▸ Text passage:
* * * *
Site-specific phosphorylation of phosducin in intact retina. Dynamics of phosphorylation and effects on G protein beta gamma dimer binding.


Phosducin (Pdc) is a G protein beta gamma dimer (G beta gamma) binding protein, highly expressed in retinal photoreceptor and pineal cells, yet whose physiological role remains elusive. Light controls the phosphorylation of Pdc in a cAMP and Ca(2+)-dependent manner, and phosphorylation in turn regulates the binding of Pdc to G(t)beta gamma or 14-3-3 proteins in vitro. To directly examine the phosphorylation of Pdc in intact retina, we prepared antibodies specific to the three principal phosphorylation sites (Ser-54, Ser-73, and Ser-106) and measured the kinetics of phosphorylation/dephosphorylation during light/dark adaptation and the subsequent effects on G(t)beta gamma binding. Ser-54 phosphorylation increased slowly (t((1/2)) approximately 90 min) during dark adaptation to approximately 70% phosphorylated and decreased rapidly (t((1/2)) approximately 2 min) during light adaptation to less than 20% phosphorylated. Ser-73 phosphorylation increased much faster during dark adaptation (t((1/2)) approximately 3 min) to approximately 50% phosphorylated and decreased more slowly during light adaptation (t((1/2)) approximately 9 min) to less than 20% phosphorylated. The Ca(2+) chelator BAPTA-AM blocked Ser-54 phosphorylation during dark adaptation but had no effect on Ser-73 phosphorylation. In contrast, Ser-106 was not phosphorylated in either the light or dark. Importantly, G beta gamma binding to Pdc was enhanced by Ca(2+) chelation and the binding kinetics closely paralleled those of Ser-54 dephosphorylation, indicating that Ser-54 phosphorylation controls G(t)beta gamma binding in vivo. These results suggest a pivotal role of Ser-54 and Ser-73 phosphorylation in determining the interactions of Pdc with its binding partners, G(t)beta gamma and 14-3-3 protein, which may regulate the light-dependent translocation of the photoreceptor G protein.
* * * *
▸ Extracted page text data:
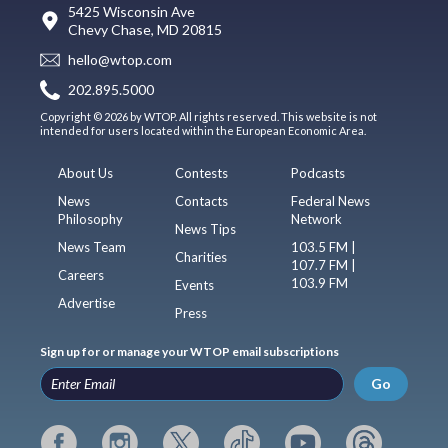
5425 Wisconsin Ave
Chevy Chase, MD 20815
hello@wtop.com
202.895.5000
Copyright © 2026 by WTOP. All rights reserved. This website is not
intended for users located within the European Economic Area.
About Us
Contests
Podcasts
News
Contacts
Federal News
Philosophy
Network
News Tips
News Team
103.5 FM |
Charities
107.7 FM |
Careers
103.9 FM
Events
Advertise
Press
Sign up for or manage your WTOP email subscriptions
Go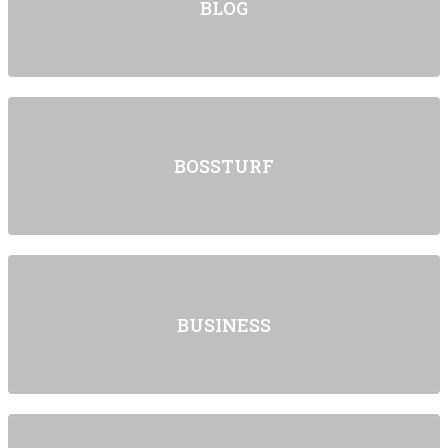
BLOG
BOSSTURF
BUSINESS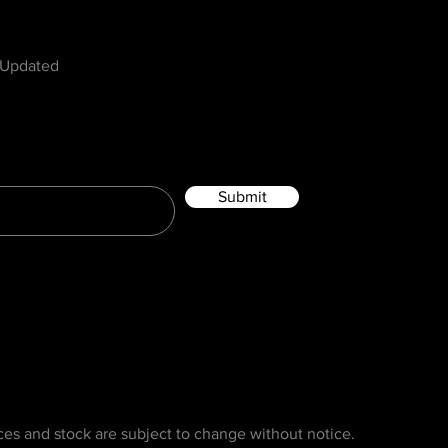
w
 Updated
Submit
ices and stock are subject to change without notice.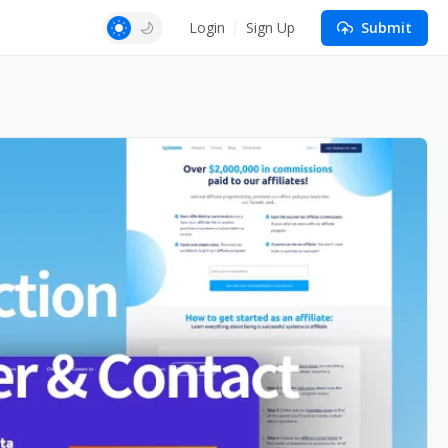
Login
Sign Up
Submit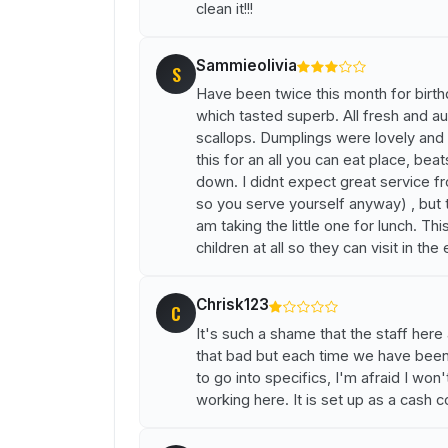
clean it!!!
Sammieolivia
S
Have been twice this month for birt
which tasted superb. All fresh and aut
scallops. Dumplings were lovely and t
this for an all you can eat place, be
down. I didnt expect great service fr
so you serve yourself anyway) , but t
am taking the little one for lunch. Th
children at all so they can visit in the
Chrisk123
C
It's such a shame that the staff here 
that bad but each time we have been
to go into specifics, I'm afraid I won
working here. It is set up as a cash 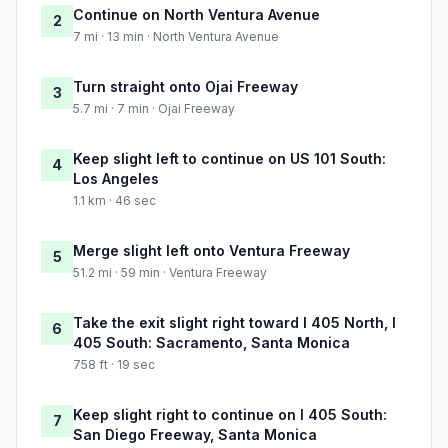
Continue on North Ventura Avenue
2
7 mi · 13 min · North Ventura Avenue
Turn straight onto Ojai Freeway
3
5.7 mi · 7 min · Ojai Freeway
Keep slight left to continue on US 101 South:
4
Los Angeles
1.1 km · 46 sec
Merge slight left onto Ventura Freeway
5
51.2 mi · 59 min · Ventura Freeway
Take the exit slight right toward I 405 North, I
6
405 South: Sacramento, Santa Monica
758 ft · 19 sec
Keep slight right to continue on I 405 South:
7
San Diego Freeway, Santa Monica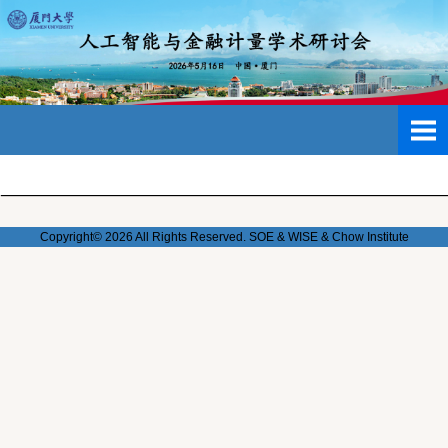
Copyright© 2026 All Rights Reserved. SOE & WISE & Chow
Institute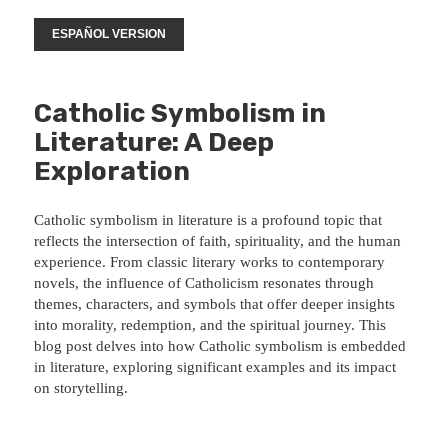
ESPAÑOL VERSION
Catholic Symbolism in
Literature: A Deep
Exploration
Catholic symbolism in literature is a profound topic that
reflects the intersection of faith, spirituality, and the human
experience. From classic literary works to contemporary
novels, the influence of Catholicism resonates through
themes, characters, and symbols that offer deeper insights
into morality, redemption, and the spiritual journey. This
blog post delves into how Catholic symbolism is embedded
in literature, exploring significant examples and its impact
on storytelling.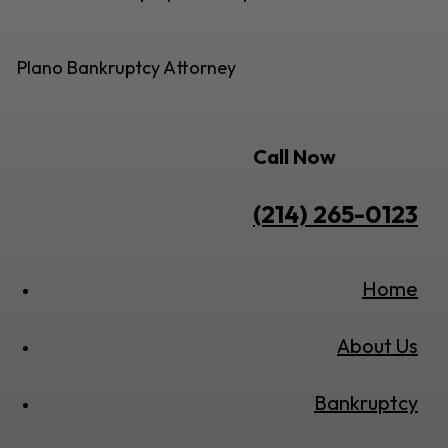
Plano Bankruptcy Attorney
Call Now
(214) 265-0123
Home
About Us
Bankruptcy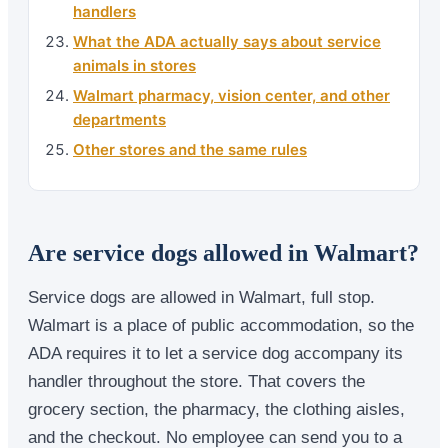
handlers
What the ADA actually says about service
animals in stores
Walmart pharmacy, vision center, and other
departments
Other stores and the same rules
Are service dogs allowed in Walmart?
Service dogs are allowed in Walmart, full stop.
Walmart is a place of public accommodation, so the
ADA requires it to let a service dog accompany its
handler throughout the store. That covers the
grocery section, the pharmacy, the clothing aisles,
and the checkout. No employee can send you to a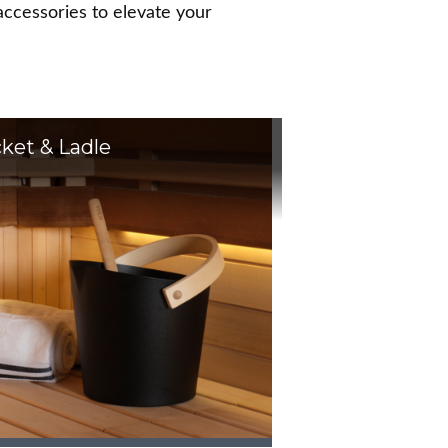
ccessories to elevate your
ket & Ladle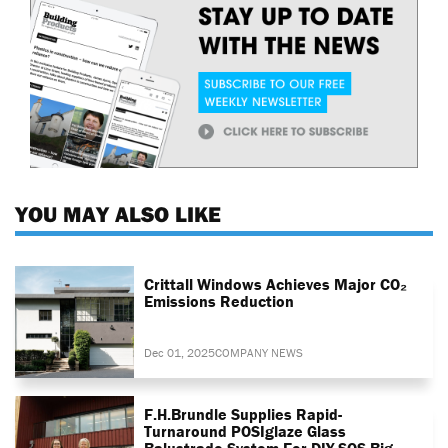
YOU MAY ALSO LIKE
Crittall Windows Achieves Major CO₂
Emissions Reduction
Dec 01, 2025
COMPANY NEWS
F.H.Brundle Supplies Rapid-
Turnaround POSIglaze Glass
Balustrade System For DIY SOS Big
* * * *
▸ Task description: List every half-time (t1/2) reported in the phosducin abstract above, giving the serine site and the adaptation condition for each.

▸ Completed task:
- Ser-54, dark adaptation (phosphorylation increasing): approximately 90 min
- Ser-54, light adaptation (phosphorylation decreasing): approximately 2 min
- Ser-73, dark adaptation (phosphorylation increasing): approximately 3 min
- Ser-73, light adaptation (phosphorylation decreasing): approximately 9 min